───── PROVIDED RECORDS

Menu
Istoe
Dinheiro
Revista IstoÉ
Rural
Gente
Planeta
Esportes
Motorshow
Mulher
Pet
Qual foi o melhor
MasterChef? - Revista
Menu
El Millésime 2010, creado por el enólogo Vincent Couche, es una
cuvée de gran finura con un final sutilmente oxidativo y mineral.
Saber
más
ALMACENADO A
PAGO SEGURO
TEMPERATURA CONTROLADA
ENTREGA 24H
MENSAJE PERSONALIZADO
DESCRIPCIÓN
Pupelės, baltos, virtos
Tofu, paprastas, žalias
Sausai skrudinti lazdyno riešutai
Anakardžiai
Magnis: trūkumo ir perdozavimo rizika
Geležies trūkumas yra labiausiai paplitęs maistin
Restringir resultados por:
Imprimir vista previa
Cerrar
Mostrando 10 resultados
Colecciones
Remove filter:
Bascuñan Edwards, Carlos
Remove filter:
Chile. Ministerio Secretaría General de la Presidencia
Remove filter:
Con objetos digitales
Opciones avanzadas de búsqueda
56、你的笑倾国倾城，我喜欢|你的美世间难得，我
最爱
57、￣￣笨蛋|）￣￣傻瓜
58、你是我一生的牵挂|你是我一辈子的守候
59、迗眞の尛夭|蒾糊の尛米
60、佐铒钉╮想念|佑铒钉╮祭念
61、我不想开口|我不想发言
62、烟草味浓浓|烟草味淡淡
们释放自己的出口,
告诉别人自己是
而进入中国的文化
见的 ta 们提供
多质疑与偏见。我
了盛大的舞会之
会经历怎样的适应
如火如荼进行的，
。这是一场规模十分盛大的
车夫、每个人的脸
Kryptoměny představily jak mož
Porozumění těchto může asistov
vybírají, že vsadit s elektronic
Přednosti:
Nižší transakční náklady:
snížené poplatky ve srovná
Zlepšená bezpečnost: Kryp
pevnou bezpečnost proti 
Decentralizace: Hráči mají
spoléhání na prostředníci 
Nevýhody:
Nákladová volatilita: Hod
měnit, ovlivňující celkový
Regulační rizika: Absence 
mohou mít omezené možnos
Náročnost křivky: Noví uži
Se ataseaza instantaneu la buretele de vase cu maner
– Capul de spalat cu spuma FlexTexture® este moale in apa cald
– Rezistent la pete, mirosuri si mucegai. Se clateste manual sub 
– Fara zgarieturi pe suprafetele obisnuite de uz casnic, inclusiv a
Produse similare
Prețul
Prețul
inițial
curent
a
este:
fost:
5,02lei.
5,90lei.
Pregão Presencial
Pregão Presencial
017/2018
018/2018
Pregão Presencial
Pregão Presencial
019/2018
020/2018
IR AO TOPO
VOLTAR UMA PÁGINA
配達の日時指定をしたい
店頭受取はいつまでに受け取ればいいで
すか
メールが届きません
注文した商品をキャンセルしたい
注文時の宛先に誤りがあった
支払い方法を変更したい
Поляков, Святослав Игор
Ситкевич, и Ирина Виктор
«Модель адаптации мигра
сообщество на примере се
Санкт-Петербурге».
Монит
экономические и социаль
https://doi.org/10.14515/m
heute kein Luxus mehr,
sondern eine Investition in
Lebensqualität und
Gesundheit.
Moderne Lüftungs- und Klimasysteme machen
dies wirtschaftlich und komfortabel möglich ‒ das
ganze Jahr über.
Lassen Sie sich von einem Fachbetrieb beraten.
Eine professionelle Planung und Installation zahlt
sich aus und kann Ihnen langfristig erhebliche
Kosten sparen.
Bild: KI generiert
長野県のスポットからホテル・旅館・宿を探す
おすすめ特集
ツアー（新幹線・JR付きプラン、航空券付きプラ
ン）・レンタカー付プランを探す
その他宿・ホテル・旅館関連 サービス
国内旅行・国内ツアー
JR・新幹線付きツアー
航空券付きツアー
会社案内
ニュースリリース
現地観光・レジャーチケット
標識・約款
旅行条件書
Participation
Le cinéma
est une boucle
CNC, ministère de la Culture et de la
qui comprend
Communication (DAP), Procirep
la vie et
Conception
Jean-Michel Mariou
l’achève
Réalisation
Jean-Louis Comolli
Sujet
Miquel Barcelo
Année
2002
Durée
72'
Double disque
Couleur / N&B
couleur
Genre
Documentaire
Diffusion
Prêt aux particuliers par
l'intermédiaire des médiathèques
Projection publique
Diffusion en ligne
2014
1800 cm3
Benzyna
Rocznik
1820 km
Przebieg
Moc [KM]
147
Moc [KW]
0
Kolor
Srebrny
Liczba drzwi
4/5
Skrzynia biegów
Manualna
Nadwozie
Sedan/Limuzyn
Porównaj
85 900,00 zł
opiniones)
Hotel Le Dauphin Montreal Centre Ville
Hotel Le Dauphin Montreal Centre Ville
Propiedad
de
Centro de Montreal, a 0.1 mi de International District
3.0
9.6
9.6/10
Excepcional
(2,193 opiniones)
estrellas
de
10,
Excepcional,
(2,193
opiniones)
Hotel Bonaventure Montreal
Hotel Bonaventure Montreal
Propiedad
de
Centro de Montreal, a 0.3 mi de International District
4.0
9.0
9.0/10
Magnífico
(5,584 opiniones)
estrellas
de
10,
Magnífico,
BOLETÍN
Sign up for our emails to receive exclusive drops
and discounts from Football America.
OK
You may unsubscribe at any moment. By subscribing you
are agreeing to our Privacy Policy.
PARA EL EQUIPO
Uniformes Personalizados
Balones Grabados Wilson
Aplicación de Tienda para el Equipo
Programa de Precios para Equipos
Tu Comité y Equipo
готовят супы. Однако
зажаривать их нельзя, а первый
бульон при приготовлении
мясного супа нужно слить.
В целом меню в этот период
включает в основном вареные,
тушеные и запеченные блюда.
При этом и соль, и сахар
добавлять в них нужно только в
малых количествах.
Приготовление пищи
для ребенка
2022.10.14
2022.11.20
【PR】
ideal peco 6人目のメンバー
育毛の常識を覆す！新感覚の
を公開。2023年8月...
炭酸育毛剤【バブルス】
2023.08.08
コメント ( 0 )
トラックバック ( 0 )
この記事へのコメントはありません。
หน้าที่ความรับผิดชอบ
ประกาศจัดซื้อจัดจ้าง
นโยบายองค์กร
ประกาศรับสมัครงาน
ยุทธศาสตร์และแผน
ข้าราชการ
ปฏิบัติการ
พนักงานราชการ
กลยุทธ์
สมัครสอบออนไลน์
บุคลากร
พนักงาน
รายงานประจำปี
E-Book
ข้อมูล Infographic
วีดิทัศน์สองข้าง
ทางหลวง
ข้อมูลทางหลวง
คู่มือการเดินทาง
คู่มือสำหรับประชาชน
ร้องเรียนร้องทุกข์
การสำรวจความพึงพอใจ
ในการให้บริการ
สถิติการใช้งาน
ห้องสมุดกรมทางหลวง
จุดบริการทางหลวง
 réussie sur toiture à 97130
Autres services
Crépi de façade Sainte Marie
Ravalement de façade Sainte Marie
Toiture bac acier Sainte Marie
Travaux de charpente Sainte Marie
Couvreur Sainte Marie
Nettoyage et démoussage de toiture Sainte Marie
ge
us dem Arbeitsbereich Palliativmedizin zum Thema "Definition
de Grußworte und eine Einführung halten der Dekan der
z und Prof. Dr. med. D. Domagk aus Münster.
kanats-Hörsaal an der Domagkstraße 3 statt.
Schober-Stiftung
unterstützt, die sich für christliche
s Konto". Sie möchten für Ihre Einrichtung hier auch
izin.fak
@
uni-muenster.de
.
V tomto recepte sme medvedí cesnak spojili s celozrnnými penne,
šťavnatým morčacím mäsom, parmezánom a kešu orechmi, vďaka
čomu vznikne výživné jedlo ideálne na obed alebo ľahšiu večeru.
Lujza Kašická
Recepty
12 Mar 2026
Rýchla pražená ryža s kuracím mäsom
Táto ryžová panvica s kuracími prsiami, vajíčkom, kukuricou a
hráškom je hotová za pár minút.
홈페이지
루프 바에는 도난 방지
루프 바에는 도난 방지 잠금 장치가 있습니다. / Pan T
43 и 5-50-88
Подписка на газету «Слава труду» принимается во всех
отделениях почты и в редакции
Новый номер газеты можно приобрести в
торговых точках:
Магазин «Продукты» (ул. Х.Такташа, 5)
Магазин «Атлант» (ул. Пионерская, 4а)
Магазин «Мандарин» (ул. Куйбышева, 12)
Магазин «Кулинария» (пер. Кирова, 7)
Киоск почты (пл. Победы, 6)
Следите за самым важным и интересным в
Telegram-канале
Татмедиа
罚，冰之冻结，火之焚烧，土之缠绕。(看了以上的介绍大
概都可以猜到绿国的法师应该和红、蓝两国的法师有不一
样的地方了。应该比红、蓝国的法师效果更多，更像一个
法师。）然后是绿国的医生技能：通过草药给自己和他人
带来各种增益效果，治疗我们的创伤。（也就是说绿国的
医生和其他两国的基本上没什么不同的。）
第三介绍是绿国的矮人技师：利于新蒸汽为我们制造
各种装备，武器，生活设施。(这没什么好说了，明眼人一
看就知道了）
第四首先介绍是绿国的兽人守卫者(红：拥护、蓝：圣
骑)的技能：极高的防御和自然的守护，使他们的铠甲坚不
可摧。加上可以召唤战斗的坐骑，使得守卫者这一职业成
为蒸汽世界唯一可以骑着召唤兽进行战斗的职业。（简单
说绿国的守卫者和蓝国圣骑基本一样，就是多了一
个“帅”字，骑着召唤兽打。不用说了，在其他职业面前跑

──────────

TASK PROMPT: Each line from the top of the data, up to and including the line that contains "Lebensqualität und", should be set down exactly.

RESPONSE:
Menu
Istoe
Dinheiro
Revista IstoÉ
Rural
Gente
Planeta
Esportes
Motorshow
Mulher
Pet
Qual foi o melhor
MasterChef? - Revista
Menu
El Millésime 2010, creado por el enólogo Vincent Couche, es una
cuvée de gran finura con un final sutilmente oxidativo y mineral.
Saber
más
ALMACENADO A
PAGO SEGURO
TEMPERATURA CONTROLADA
ENTREGA 24H
MENSAJE PERSONALIZADO
DESCRIPCIÓN
Pupelės, baltos, virtos
Tofu, paprastas, žalias
Sausai skrudinti lazdyno riešutai
Anakardžiai
Magnis: trūkumo ir perdozavimo rizika
Geležies trūkumas yra labiausiai paplitęs maistin
Restringir resultados por:
Imprimir vista previa
Cerrar
Mostrando 10 resultados
Colecciones
Remove filter:
Bascuñan Edwards, Carlos
Remove filter:
Chile. Ministerio Secretaría General de la Presidencia
Remove filter:
Con objetos digitales
Opciones avanzadas de búsqueda
56、你的笑倾国倾城，我喜欢|你的美世间难得，我
最爱
57、￣￣笨蛋|）￣￣傻瓜
58、你是我一生的牵挂|你是我一辈子的守候
59、迗眞の尛夭|蒾糊の尛米
60、佐铒钉╮想念|佑铒钉╮祭念
61、我不想开口|我不想发言
62、烟草味浓浓|烟草味淡淡
们释放自己的出口,
告诉别人自己是
而进入中国的文化
见的 ta 们提供
多质疑与偏见。我
了盛大的舞会之
会经历怎样的适应
如火如荼进行的，
。这是一场规模十分盛大的
车夫、每个人的脸
Kryptoměny představily jak mož
Porozumění těchto může asistov
vybírají, že vsadit s elektronic
Přednosti:
Nižší transakční náklady:
snížené poplatky ve srovná
Zlepšená bezpečnost: Kryp
pevnou bezpečnost proti 
Decentralizace: Hráči mají
spoléhání na prostředníci 
Nevýhody:
Nákladová volatilita: Hod
měnit, ovlivňující celkový
Regulační rizika: Absence 
mohou mít omezené možnos
Náročnost křivky: Noví uži
Se ataseaza instantaneu la buretele de vase cu maner
– Capul de spalat cu spuma FlexTexture® este moale in apa cald
– Rezistent la pete, mirosuri si mucegai. Se clateste manual sub 
– Fara zgarieturi pe suprafetele obisnuite de uz casnic, inclusiv a
Produse similare
Prețul
Prețul
inițial
curent
a
este:
fost:
5,02lei.
5,90lei.
Pregão Presencial
Pregão Presencial
017/2018
018/2018
Pregão Presencial
Pregão Presencial
019/2018
020/2018
IR AO TOPO
VOLTAR UMA PÁGINA
配達の日時指定をしたい
店頭受取はいつまでに受け取ればいいで
すか
メールが届きません
注文した商品をキャンセルしたい
注文時の宛先に誤りがあった
支払い方法を変更したい
Поляков, Святослав Игор
Ситкевич, и Ирина Виктор
«Модель адаптации мигра
сообщество на примере се
Санкт-Петербурге».
Монит
экономические и социаль
https://doi.org/10.14515/m
heute kein Luxus mehr,
sondern eine Investition in
Lebensqualität und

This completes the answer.